Jury selected in robocall case

A Baltimore jury will hear opening statements Tuesday in a criminal case filed against a former gubernatorial aide charged with violating election laws by allegedly orchestrating a campaign to suppress black votes.

The aide to former Gov. Robert L. Ehrlich Jr., 55-year-old Paul Schurick, faces three counts of conspiracy and one count each of election fraud and obstruction of justice. Prosecutors accuse him of being behind anonymous, automated calls to voters made before polls closed in last year's contest between Ehrlich and Gov. Martin O'Malley to persuade Democrats, primarily blacks, to stay home.

Before jurors were selected Monday, the Baltimore Circuit Court judge hearing the case, Lawrence P. Fletcher-Hill, acknowledged that at least one, and possibly two, of the robocalls went to his house and that his wife answered the phone the first time. He did not recuse himself, and attorneys did not ask him to.

The jury is made up of five black women, two black men, three white women and two white men.

Even before attorneys begin presenting their sides to the jury, the case has become rife with political intrigue.

Schurick's attorney, A. Dwight Pettit, persuaded the judge to uphold a subpoena for Rep. Elijah E. Cummings. The Maryland Democratic congressman recorded counter-robocalls to tell people they still had time to vote. A spokesman for Cummings' campaign said he might testify Tuesday.
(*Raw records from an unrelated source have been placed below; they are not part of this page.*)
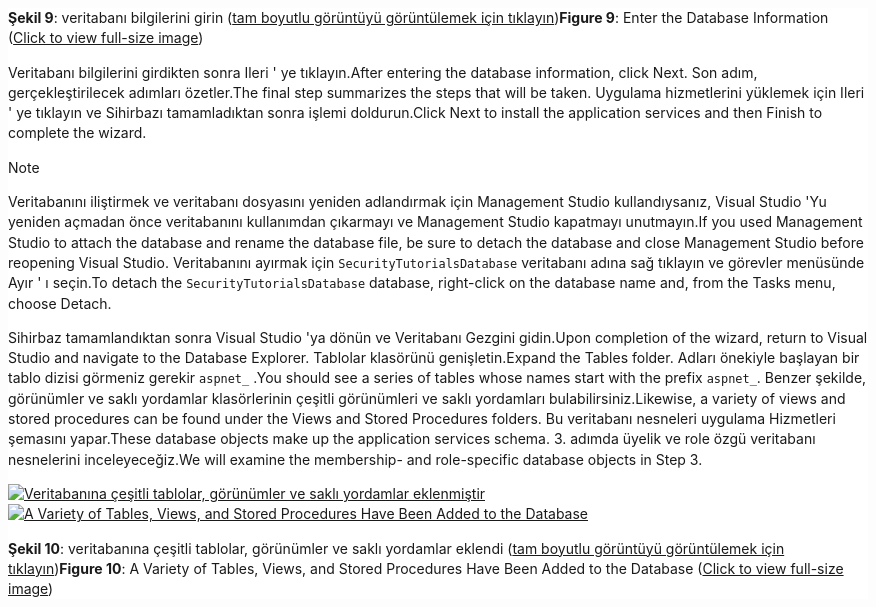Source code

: <span data-ttu-id="05f2c-233">**Şekil 9**: veritabanı bilgilerini girin ([tam boyutlu görüntüyü görüntülemek için tıklayın](creating-the-membership-schema-in-sql-server-cs/_static/image27.png))</span><span class="sxs-lookup"><span data-stu-id="05f2c-233">**Figure 9**: Enter the Database Information ([Click to view full-size image](creating-the-membership-schema-in-sql-server-cs/_static/image27.png))</span></span>

<span data-ttu-id="05f2c-234">Veritabanı bilgilerini girdikten sonra Ileri ' ye tıklayın.</span><span class="sxs-lookup"><span data-stu-id="05f2c-234">After entering the database information, click Next.</span></span> <span data-ttu-id="05f2c-235">Son adım, gerçekleştirilecek adımları özetler.</span><span class="sxs-lookup"><span data-stu-id="05f2c-235">The final step summarizes the steps that will be taken.</span></span> <span data-ttu-id="05f2c-236">Uygulama hizmetlerini yüklemek için Ileri ' ye tıklayın ve Sihirbazı tamamladıktan sonra işlemi doldurun.</span><span class="sxs-lookup"><span data-stu-id="05f2c-236">Click Next to install the application services and then Finish to complete the wizard.</span></span>

> [!NOTE]
> <span data-ttu-id="05f2c-237">Veritabanını iliştirmek ve veritabanı dosyasını yeniden adlandırmak için Management Studio kullandıysanız, Visual Studio 'Yu yeniden açmadan önce veritabanını kullanımdan çıkarmayı ve Management Studio kapatmayı unutmayın.</span><span class="sxs-lookup"><span data-stu-id="05f2c-237">If you used Management Studio to attach the database and rename the database file, be sure to detach the database and close Management Studio before reopening Visual Studio.</span></span> <span data-ttu-id="05f2c-238">Veritabanını ayırmak için `SecurityTutorialsDatabase` veritabanı adına sağ tıklayın ve görevler menüsünde Ayır ' ı seçin.</span><span class="sxs-lookup"><span data-stu-id="05f2c-238">To detach the `SecurityTutorialsDatabase` database, right-click on the database name and, from the Tasks menu, choose Detach.</span></span>

<span data-ttu-id="05f2c-239">Sihirbaz tamamlandıktan sonra Visual Studio 'ya dönün ve Veritabanı Gezgini gidin.</span><span class="sxs-lookup"><span data-stu-id="05f2c-239">Upon completion of the wizard, return to Visual Studio and navigate to the Database Explorer.</span></span> <span data-ttu-id="05f2c-240">Tablolar klasörünü genişletin.</span><span class="sxs-lookup"><span data-stu-id="05f2c-240">Expand the Tables folder.</span></span> <span data-ttu-id="05f2c-241">Adları önekiyle başlayan bir tablo dizisi görmeniz gerekir `aspnet_` .</span><span class="sxs-lookup"><span data-stu-id="05f2c-241">You should see a series of tables whose names start with the prefix `aspnet_`.</span></span> <span data-ttu-id="05f2c-242">Benzer şekilde, görünümler ve saklı yordamlar klasörlerinin çeşitli görünümleri ve saklı yordamları bulabilirsiniz.</span><span class="sxs-lookup"><span data-stu-id="05f2c-242">Likewise, a variety of views and stored procedures can be found under the Views and Stored Procedures folders.</span></span> <span data-ttu-id="05f2c-243">Bu veritabanı nesneleri uygulama Hizmetleri şemasını yapar.</span><span class="sxs-lookup"><span data-stu-id="05f2c-243">These database objects make up the application services schema.</span></span> <span data-ttu-id="05f2c-244">3. adımda üyelik ve role özgü veritabanı nesnelerini inceleyeceğiz.</span><span class="sxs-lookup"><span data-stu-id="05f2c-244">We will examine the membership- and role-specific database objects in Step 3.</span></span>

<span data-ttu-id="05f2c-245">[![Veritabanına çeşitli tablolar, görünümler ve saklı yordamlar eklenmiştir](creating-the-membership-schema-in-sql-server-cs/_static/image29.png)](creating-the-membership-schema-in-sql-server-cs/_static/image28.png)</span><span class="sxs-lookup"><span data-stu-id="05f2c-245">[![A Variety of Tables, Views, and Stored Procedures Have Been Added to the Database](creating-the-membership-schema-in-sql-server-cs/_static/image29.png)](creating-the-membership-schema-in-sql-server-cs/_static/image28.png)</span></span>

<span data-ttu-id="05f2c-246">**Şekil 10**: veritabanına çeşitli tablolar, görünümler ve saklı yordamlar eklendi ([tam boyutlu görüntüyü görüntülemek için tıklayın](creating-the-membership-schema-in-sql-server-cs/_static/image30.png))</span><span class="sxs-lookup"><span data-stu-id="05f2c-246">**Figure 10**: A Variety of Tables, Views, and Stored Procedures Have Been Added to the Database ([Click to view full-size image](creating-the-membership-schema-in-sql-server-cs/_static/image30.png))</span></span>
Pettit said he wants to question Cummings, who has criticized the alleged suppression effort, on the timing of the two sets of robocalls, saying outside the courtroom that he found it "ironic" they came so close together and suggested he might explore whether the two sides coordinated efforts.

"Call it investigatory curiosity," Pettit said of calls from the Cummings side. "Who authorized it? Who made it? Who paid for it?"

Pettit could also use Cummings to introduce Schurick's co-defendant, Julius Henson, a longtime political operative being tried separately in the case, as a worker for both sides of the political spectrum. Henson worked for Cummings' campaign in 1996.

A spokesman for the Cummings campaign, Michael Christianson, called Pettit's move an attempt to confuse jurors. The robocalls from Cummings' people "were made to set the matter straight, that people still needed to get out and vote," Christianson said. "The lawyers can come up with lots of attempted theories, that maybe Julius Henson was working for both sides. That's understandable for someone who doesn't understand politics, but that's not how it works."

Pettit said he planned to call as many as a dozen witnesses to testify about the facts in his case, and as many as 30 character witnesses. Among them, he said, will most likely be Ehrlich.

Prosecutors allege that people affiliated with Ehrlich's campaign made more than 112,000 anonymous calls to voters before polls had closed, saying that O'Malley and President Barack Obama had been "successful" and that they could "relax" and watch TV.

The prosecutors point to a "Schurick doctrine" with its goal "to promote confusion, emotionalism and frustration among African-American Democrats."

Pettit said he has no problems with Fletcher-Hill hearing the case even though at least one robocall went to the judge's house. The judge did not detail the second call.

"The judge said he could render a fair and impartial trial," Pettit said. "That's all we can ask."

The trial for Henson was postponed this month when Baltimore Circuit Judge Charles J. Peters recused himself because he had recently been appointed by O'Malley.

The governor appointed Fletcher-Hill in February 2009, but the judge won election in 2010 and now serves until 2025.